My constituents who are trying to get into community college, university or technical school know what the reality is trying to go through the door, trying to get into those schools and realizing that tuition fees are too high. Even if they are successful in going through the entrance, what are they then faced with? The next barrier is a massive student debt.
The average student debt a few years ago was around $13,000. Today the average student debtload is $25,000. Why is that? We can relate it directly back to the federal government which has shirked its responsibility to provide adequate funding for post-secondary education.
In the last month we have heard a lot about the millennium fund and how this will answer all our problems and needs. As the millennium fund begins to unfold and as students, young people and Canadians begin to understand what the millennium fund is all about people will realize it will not even come close to compensating for the massive cuts we have faced in post-secondary education.
What the government chose to do was rather than increasing its support to public post-secondary education that could have been contained in Bill C-28, it provided a scholarship grant program through a private foundation that only begins in the year 2000. Students will still be facing very high tuition fees because universities and colleges are forced to raise tuition fees to compensate for the decreasing funds from the federal government.

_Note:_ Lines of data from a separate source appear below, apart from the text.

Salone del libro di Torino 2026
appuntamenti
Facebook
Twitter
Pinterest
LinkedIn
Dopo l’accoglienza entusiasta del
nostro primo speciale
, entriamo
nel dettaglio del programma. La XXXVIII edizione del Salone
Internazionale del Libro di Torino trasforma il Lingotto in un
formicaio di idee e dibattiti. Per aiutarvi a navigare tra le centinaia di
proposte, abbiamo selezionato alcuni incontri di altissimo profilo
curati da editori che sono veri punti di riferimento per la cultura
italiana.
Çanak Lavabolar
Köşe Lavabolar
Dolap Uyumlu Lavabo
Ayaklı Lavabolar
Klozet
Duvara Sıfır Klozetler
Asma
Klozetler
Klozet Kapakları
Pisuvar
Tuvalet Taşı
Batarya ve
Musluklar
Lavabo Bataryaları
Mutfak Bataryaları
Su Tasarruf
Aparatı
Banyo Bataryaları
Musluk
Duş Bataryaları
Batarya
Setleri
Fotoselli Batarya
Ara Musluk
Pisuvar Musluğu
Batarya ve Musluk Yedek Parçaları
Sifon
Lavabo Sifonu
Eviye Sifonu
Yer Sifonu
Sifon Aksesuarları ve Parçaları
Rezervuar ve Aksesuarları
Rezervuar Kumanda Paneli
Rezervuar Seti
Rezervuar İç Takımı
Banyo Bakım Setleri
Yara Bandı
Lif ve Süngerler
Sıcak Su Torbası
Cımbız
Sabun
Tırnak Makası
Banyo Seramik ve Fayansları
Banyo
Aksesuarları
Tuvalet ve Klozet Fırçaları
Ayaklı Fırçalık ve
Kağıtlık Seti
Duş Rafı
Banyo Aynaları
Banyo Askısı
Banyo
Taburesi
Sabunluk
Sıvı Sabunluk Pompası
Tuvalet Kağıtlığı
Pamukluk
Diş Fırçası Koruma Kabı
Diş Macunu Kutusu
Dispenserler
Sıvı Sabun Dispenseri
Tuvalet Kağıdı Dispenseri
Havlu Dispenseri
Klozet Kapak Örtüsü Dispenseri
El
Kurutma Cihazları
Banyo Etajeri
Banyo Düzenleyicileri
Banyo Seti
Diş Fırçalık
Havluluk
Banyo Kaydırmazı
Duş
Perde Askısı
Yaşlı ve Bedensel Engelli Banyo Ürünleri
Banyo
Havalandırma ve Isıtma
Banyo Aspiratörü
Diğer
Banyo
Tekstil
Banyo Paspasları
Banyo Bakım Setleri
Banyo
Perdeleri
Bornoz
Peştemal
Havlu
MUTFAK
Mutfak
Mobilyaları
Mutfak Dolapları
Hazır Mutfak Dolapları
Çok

The impact of the bill, the lack of funding and the cutbacks in the Canada health and social transfer are not just felt in my riding, they are felt right across the country. Even here in Ottawa there was a very interesting situation yesterday where students at Carleton University organized a vote on several key questions involving post-secondary education because they are so concerned with what is going on in their own educational environment.
To refer to the material they have distributed to students in that facility, they said that recent decisions by the provincial government give the board of governors and the management of Carleton University the power to raise tuition fees for undergraduate students up to 20% over the next two years and to deregulate tuition fees for graduate students.
The students say about the putting out of this material that they need to ask themselves who sets tuition rates and how. Ask the federal government which jettisoned national standards by ending direct funding for education in 1996 and it will say it is the provinces' responsibility. Ask provincial governments whose main response to decreased federal government was to make it easier for universities to raise tuition fees and they will refer you to the universities. Ask Carleton management and it blames both governments for cutting education funding. Who is telling the truth?
In a sense the responsibility for tuition fees has become offloaded to everybody and nobody. That is what students at Carleton University are facing as they put forward the questions in a vote that was held on the campus yesterday. The questions they posed to students at that facility are as follows. “Do you think the board of governors and the university management should freeze tuition for the next two academic years, 1998-99 and 1999-2000 at current levels, yes or no? Do you think Carleton should honour its obligations to tenured faculty and students when making decisions about closing programs, yes or no?”
The full results have not yet come out but I know from speaking to members at the university that they have had a very high vote and they expect a very high, resounding yes in answer to these questions.
In closing, this bill contains nothing of real measure to help Canadians.